[Recorded data]
☆ ☆ ☆ ☆

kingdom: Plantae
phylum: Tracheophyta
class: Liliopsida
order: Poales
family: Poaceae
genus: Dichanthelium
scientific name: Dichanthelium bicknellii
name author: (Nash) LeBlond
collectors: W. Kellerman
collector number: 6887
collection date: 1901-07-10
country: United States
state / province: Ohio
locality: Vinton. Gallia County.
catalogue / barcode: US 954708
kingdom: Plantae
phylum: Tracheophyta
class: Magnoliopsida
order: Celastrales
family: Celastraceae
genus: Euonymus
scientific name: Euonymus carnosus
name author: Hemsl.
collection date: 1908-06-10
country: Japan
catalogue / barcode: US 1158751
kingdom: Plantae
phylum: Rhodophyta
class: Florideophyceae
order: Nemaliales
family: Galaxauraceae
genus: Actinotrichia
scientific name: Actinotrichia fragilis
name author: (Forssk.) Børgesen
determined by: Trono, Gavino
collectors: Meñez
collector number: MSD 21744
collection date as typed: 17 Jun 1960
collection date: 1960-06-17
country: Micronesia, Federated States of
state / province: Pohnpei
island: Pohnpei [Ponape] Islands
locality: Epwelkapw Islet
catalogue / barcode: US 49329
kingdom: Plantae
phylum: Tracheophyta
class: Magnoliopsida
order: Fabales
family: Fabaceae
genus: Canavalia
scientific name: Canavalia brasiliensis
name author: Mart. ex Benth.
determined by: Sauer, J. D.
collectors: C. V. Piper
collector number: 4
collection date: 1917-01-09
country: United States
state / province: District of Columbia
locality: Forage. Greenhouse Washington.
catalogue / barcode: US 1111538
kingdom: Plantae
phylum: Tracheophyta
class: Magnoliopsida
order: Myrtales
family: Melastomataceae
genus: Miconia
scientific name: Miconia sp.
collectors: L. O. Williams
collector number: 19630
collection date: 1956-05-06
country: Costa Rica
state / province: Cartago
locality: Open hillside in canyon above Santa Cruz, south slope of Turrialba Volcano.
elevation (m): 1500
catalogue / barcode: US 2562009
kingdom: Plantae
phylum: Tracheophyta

☆ ☆ ☆ ☆

▶ _Task_: Retype every one of the lines above without any changes.

▶ _The completed task_:
kingdom: Plantae
phylum: Tracheophyta
class: Liliopsida
order: Poales
family: Poaceae
genus: Dichanthelium
scientific name: Dichanthelium bicknellii
name author: (Nash) LeBlond
collectors: W. Kellerman
collector number: 6887
collection date: 1901-07-10
country: United States
state / province: Ohio
locality: Vinton. Gallia County.
catalogue / barcode: US 954708
kingdom: Plantae
phylum: Tracheophyta
class: Magnoliopsida
order: Celastrales
family: Celastraceae
genus: Euonymus
scientific name: Euonymus carnosus
name author: Hemsl.
collection date: 1908-06-10
country: Japan
catalogue / barcode: US 1158751
kingdom: Plantae
phylum: Rhodophyta
class: Florideophyceae
order: Nemaliales
family: Galaxauraceae
genus: Actinotrichia
scientific name: Actinotrichia fragilis
name author: (Forssk.) Børgesen
determined by: Trono, Gavino
collectors: Meñez
collector number: MSD 21744
collection date as typed: 17 Jun 1960
collection date: 1960-06-17
country: Micronesia, Federated States of
state / province: Pohnpei
island: Pohnpei [Ponape] Islands
locality: Epwelkapw Islet
catalogue / barcode: US 49329
kingdom: Plantae
phylum: Tracheophyta
class: Magnoliopsida
order: Fabales
family: Fabaceae
genus: Canavalia
scientific name: Canavalia brasiliensis
name author: Mart. ex Benth.
determined by: Sauer, J. D.
collectors: C. V. Piper
collector number: 4
collection date: 1917-01-09
country: United States
state / province: District of Columbia
locality: Forage. Greenhouse Washington.
catalogue / barcode: US 1111538
kingdom: Plantae
phylum: Tracheophyta
class: Magnoliopsida
order: Myrtales
family: Melastomataceae
genus: Miconia
scientific name: Miconia sp.
collectors: L. O. Williams
collector number: 19630
collection date: 1956-05-06
country: Costa Rica
state / province: Cartago
locality: Open hillside in canyon above Santa Cruz, south slope of Turrialba Volcano.
elevation (m): 1500
catalogue / barcode: US 2562009
kingdom: Plantae
phylum: Tracheophyta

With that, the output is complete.